Records provided below:
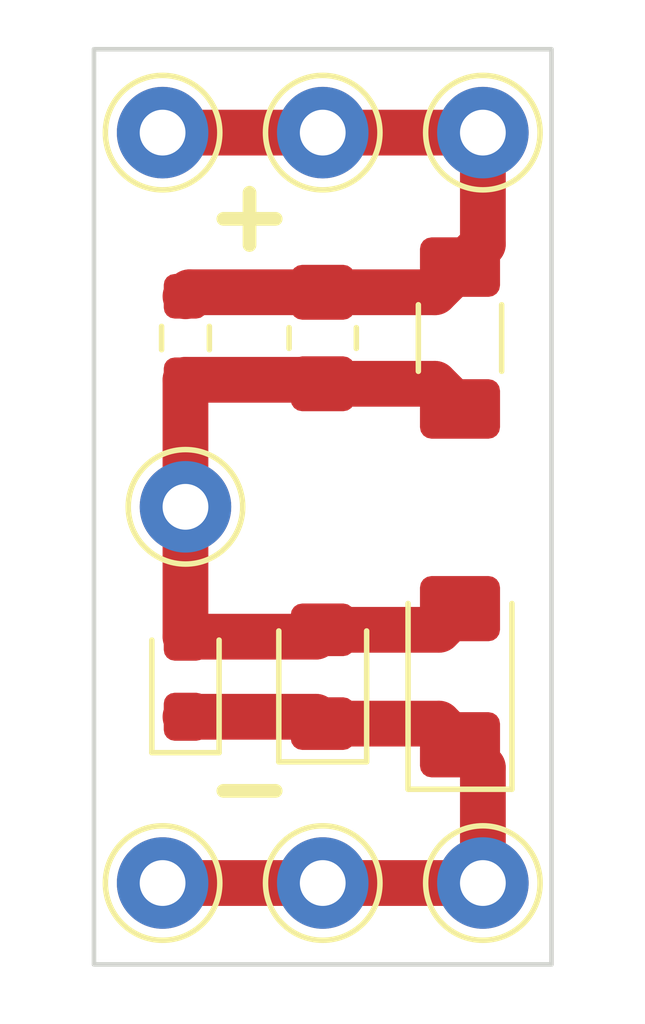
<source format=kicad_pcb>
(kicad_pcb (version 20211014) (generator pcbnew)

  (general
    (thickness 1.6)
  )

  (paper "A4")
  (layers
    (0 "F.Cu" signal)
    (31 "B.Cu" signal)
    (32 "B.Adhes" user "B.Adhesive")
    (33 "F.Adhes" user "F.Adhesive")
    (34 "B.Paste" user)
    (35 "F.Paste" user)
    (36 "B.SilkS" user "B.Silkscreen")
    (37 "F.SilkS" user "F.Silkscreen")
    (38 "B.Mask" user)
    (39 "F.Mask" user)
    (40 "Dwgs.User" user "User.Drawings")
    (41 "Cmts.User" user "User.Comments")
    (42 "Eco1.User" user "User.Eco1")
    (43 "Eco2.User" user "User.Eco2")
    (44 "Edge.Cuts" user)
    (45 "Margin" user)
    (46 "B.CrtYd" user "B.Courtyard")
    (47 "F.CrtYd" user "F.Courtyard")
    (48 "B.Fab" user)
    (49 "F.Fab" user)
    (50 "User.1" user)
    (51 "User.2" user)
    (52 "User.3" user)
    (53 "User.4" user)
    (54 "User.5" user)
    (55 "User.6" user)
    (56 "User.7" user)
    (57 "User.8" user)
    (58 "User.9" user)
  )

  (setup
    (stackup
      (layer "F.SilkS" (type "Top Silk Screen"))
      (layer "F.Paste" (type "Top Solder Paste"))
      (layer "F.Mask" (type "Top Solder Mask") (thickness 0.01))
      (layer "F.Cu" (type "copper") (thickness 0.035))
      (layer "dielectric 1" (type "core") (thickness 1.51) (material "FR4") (epsilon_r 4.5) (loss_tangent 0.02))
      (layer "B.Cu" (type "copper") (thickness 0.035))
      (layer "B.Mask" (type "Bottom Solder Mask") (thickness 0.01))
      (layer "B.Paste" (type "Bottom Solder Paste"))
      (layer "B.SilkS" (type "Bottom Silk Screen"))
      (copper_finish "None")
      (dielectric_constraints no)
    )
    (pad_to_mask_clearance 0)
    (pcbplotparams
      (layerselection 0x00010fc_ffffffff)
      (disableapertmacros false)
      (usegerberextensions true)
      (usegerberattributes false)
      (usegerberadvancedattributes true)
      (creategerberjobfile true)
      (svguseinch false)
      (svgprecision 6)
      (excludeedgelayer true)
      (plotframeref false)
      (viasonmask false)
      (mode 1)
      (useauxorigin false)
      (hpglpennumber 1)
      (hpglpenspeed 20)
      (hpglpendiameter 15.000000)
      (dxfpolygonmode true)
      (dxfimperialunits true)
      (dxfusepcbnewfont true)
      (psnegative false)
      (psa4output false)
      (plotreference true)
      (plotvalue true)
      (plotinvisibletext false)
      (sketchpadsonfab false)
      (subtractmaskfromsilk false)
      (outputformat 1)
      (mirror false)
      (drillshape 0)
      (scaleselection 1)
      (outputdirectory "output/")
    )
  )

  (net 0 "")
  (net 1 "Net-(D2-Pad1)")
  (net 2 "Net-(D2-Pad2)")
  (net 3 "Net-(R2-Pad1)")

  (footprint "Connector_Pin:Pin_D1.0mm_L10.0mm" (layer "F.Cu") (at 78.5 83.22125))

  (footprint "Resistor_SMD:R_0603_1608Metric_Pad0.98x0.95mm_HandSolder" (layer "F.Cu") (at 72 71.31125 -90))

  (footprint "LED_SMD:LED_0805_2012Metric_Pad1.15x1.40mm_HandSolder" (layer "F.Cu") (at 75 78.7125 90))

  (footprint "LED_SMD:LED_1206_3216Metric_Pad1.42x1.75mm_HandSolder" (layer "F.Cu") (at 78 78.7125 90))

  (footprint "Resistor_SMD:R_0805_2012Metric_Pad1.20x1.40mm_HandSolder" (layer "F.Cu") (at 75 71.31125 -90))

  (footprint "Connector_Pin:Pin_D1.0mm_L10.0mm" (layer "F.Cu") (at 72 75))

  (footprint "Connector_Pin:Pin_D1.0mm_L10.0mm" (layer "F.Cu") (at 78.5 66.8225))

  (footprint "Connector_Pin:Pin_D1.0mm_L10.0mm" (layer "F.Cu") (at 75 83.22125))

  (footprint "Resistor_SMD:R_1206_3216Metric_Pad1.30x1.75mm_HandSolder" (layer "F.Cu") (at 78 71.31125 -90))

  (footprint "Connector_Pin:Pin_D1.0mm_L10.0mm" (layer "F.Cu") (at 71.5 83.22125))

  (footprint "Connector_Pin:Pin_D1.0mm_L10.0mm" (layer "F.Cu") (at 71.5 66.8225))

  (footprint "LED_SMD:LED_0603_1608Metric_Pad1.05x0.95mm_HandSolder" (layer "F.Cu") (at 72 78.7125 90))

  (footprint "Connector_Pin:Pin_D1.0mm_L10.0mm" (layer "F.Cu") (at 75 66.8225))

  (gr_rect (start 70 65) (end 80 85) (layer "Edge.Cuts") (width 0.1) (fill none) (tstamp 070c9661-3f7c-4d3a-b555-bca881772627))
  (gr_text "-" (at 73.4 81.1) (layer "F.SilkS") (tstamp 16710abf-e966-4ed9-bfd1-94933a1ac894)
    (effects (font (size 1.5 1.5) (thickness 0.3)))
  )
  (gr_text "+" (at 73.4 68.6) (layer "F.SilkS") (tstamp a4240a9a-9c7d-4ca0-8595-d5564ba14978)
    (effects (font (size 1.5 1.5) (thickness 0.3)))
  )

  (segment (start 78.5 83.22125) (end 75 83.22125) (width 1) (layer "F.Cu") (net 1) (tstamp 2a9b8e1b-0910-4b38-908e-46941a9f443d))
  (segment (start 75 83.22125) (end 71.5 83.22125) (width 1) (layer "F.Cu") (net 1) (tstamp 4b9e2581-5c58-400d-bb93-98e9b44f9470))
  (segment (start 72 79.5875) (end 74.85 79.5875) (width 1) (layer "F.Cu") (net 1) (tstamp 5ed8ad95-4b71-4eb6-b2aa-d6a263244441))
  (segment (start 75 79.7375) (end 77.5375 79.7375) (width 1) (layer "F.Cu") (net 1) (tstamp 6682a2d2-f0be-4c33-a160-b7a2f345bb33))
  (segment (start 77.5375 79.7375) (end 78 80.2) (width 1) (layer "F.Cu") (net 1) (tstamp 770e7d31-cd3c-4966-b749-519e0a591426))
  (segment (start 74.85 79.5875) (end 75 79.7375) (width 1) (layer "F.Cu") (net 1) (tstamp 7de0d972-45c8-4e15-8b73-e9f10e20d786))
  (segment (start 78.5 80.7) (end 78 80.2) (width 1) (layer "F.Cu") (net 1) (tstamp 9e186022-113c-4399-8410-e5711bcef5ec))
  (segment (start 78.5 83.22125) (end 78.5 80.7) (width 1) (layer "F.Cu") (net 1) (tstamp b1e27967-6cfc-4eec-a83f-e68f83596aba))
  (segment (start 74.85 77.8375) (end 75 77.6875) (width 1) (layer "F.Cu") (net 2) (tstamp 06b067fe-b63b-4118-b2bc-d169a90d1ec5))
  (segment (start 77.5375 77.6875) (end 78 77.225) (width 1) (layer "F.Cu") (net 2) (tstamp 443749aa-5b26-46b3-9d96-4d5961770f63))
  (segment (start 72 77.8375) (end 74.85 77.8375) (width 1) (layer "F.Cu") (net 2) (tstamp 57cb6605-ba39-4792-b6ca-90896de76d07))
  (segment (start 72 77.8375) (end 72 75) (width 1) (layer "F.Cu") (net 2) (tstamp 5970d37c-3b8f-4eb8-bfff-c7a7cd16a98b))
  (segment (start 72 75) (end 72 72.22375) (width 1) (layer "F.Cu") (net 2) (tstamp 5c777484-788a-4158-9e0f-2961af55fcfa))
  (segment (start 75 72.31125) (end 77.45 72.31125) (width 1) (layer "F.Cu") (net 2) (tstamp 73547083-d3a4-4923-80ba-73cd6771d6ff))
  (segment (start 75 77.6875) (end 77.5375 77.6875) (width 1) (layer "F.Cu") (net 2) (tstamp 8bd9f16e-9ec6-48e3-805f-3e9b0a6f5e87))
  (segment (start 72 72.22375) (end 74.9125 72.22375) (width 1) (layer "F.Cu") (net 2) (tstamp b9a4c38e-8c2c-4eac-b1de-72b9c990e590))
  (segment (start 74.9125 72.22375) (end 75 72.31125) (width 1) (layer "F.Cu") (net 2) (tstamp bff356e2-8cc7-4b61-a1fe-2a4d32c55ec7))
  (segment (start 77.45 72.31125) (end 78 72.86125) (width 1) (layer "F.Cu") (net 2) (tstamp f3b1d2fb-f582-4c62-8021-b918fad807ca))
  (segment (start 78.5 66.8225) (end 78.5 69.26125) (width 1) (layer "F.Cu") (net 3) (tstamp 0b685e74-1985-4bd8-88b4-ab95c17a7987))
  (segment (start 77.45 70.31125) (end 78 69.76125) (width 1) (layer "F.Cu") (net 3) (tstamp 4702ef6e-29b9-4e23-ada1-921e9951feff))
  (segment (start 75 66.8225) (end 71.5 66.8225) (width 1) (layer "F.Cu") (net 3) (tstamp 669308ea-5179-4428-a6f7-0695f7ddc02b))
  (segment (start 78.5 66.8225) (end 75 66.8225) (width 1) (layer "F.Cu") (net 3) (tstamp 6ac25121-a038-407f-bfef-bb142002cdb6))
  (segment (start 75 70.31125) (end 77.45 70.31125) (width 1) (layer "F.Cu") (net 3) (tstamp abb10c5a-a681-4b05-b3d7-b7c2776de508))
  (segment (start 75 70.31125) (end 72.0875 70.31125) (width 1) (layer "F.Cu") (net 3) (tstamp af218c29-2378-44ed-a557-b94d4842bbf1))
  (segment (start 78.5 69.26125) (end 78 69.76125) (width 1) (layer "F.Cu") (net 3) (tstamp b7264245-0f25-445d-b5ad-924d598f0695))
  (segment (start 72.0875 70.31125) (end 72 70.39875) (width 1) (layer "F.Cu") (net 3) (tstamp d76b7def-3e5d-49e4-ac11-1214006a1123))

)

</source>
End of Records provided.
Your goal =>
Write out word for word only the lines from the one with "(segment (start 75 66.8225)" to the end of the material, both ends included.

Completed exercise =>
  (segment (start 75 66.8225) (end 71.5 66.8225) (width 1) (layer "F.Cu") (net 3) (tstamp 669308ea-5179-4428-a6f7-0695f7ddc02b))
  (segment (start 78.5 66.8225) (end 75 66.8225) (width 1) (layer "F.Cu") (net 3) (tstamp 6ac25121-a038-407f-bfef-bb142002cdb6))
  (segment (start 75 70.31125) (end 77.45 70.31125) (width 1) (layer "F.Cu") (net 3) (tstamp abb10c5a-a681-4b05-b3d7-b7c2776de508))
  (segment (start 75 70.31125) (end 72.0875 70.31125) (width 1) (layer "F.Cu") (net 3) (tstamp af218c29-2378-44ed-a557-b94d4842bbf1))
  (segment (start 78.5 69.26125) (end 78 69.76125) (width 1) (layer "F.Cu") (net 3) (tstamp b7264245-0f25-445d-b5ad-924d598f0695))
  (segment (start 72.0875 70.31125) (end 72 70.39875) (width 1) (layer "F.Cu") (net 3) (tstamp d76b7def-3e5d-49e4-ac11-1214006a1123))

)

</source>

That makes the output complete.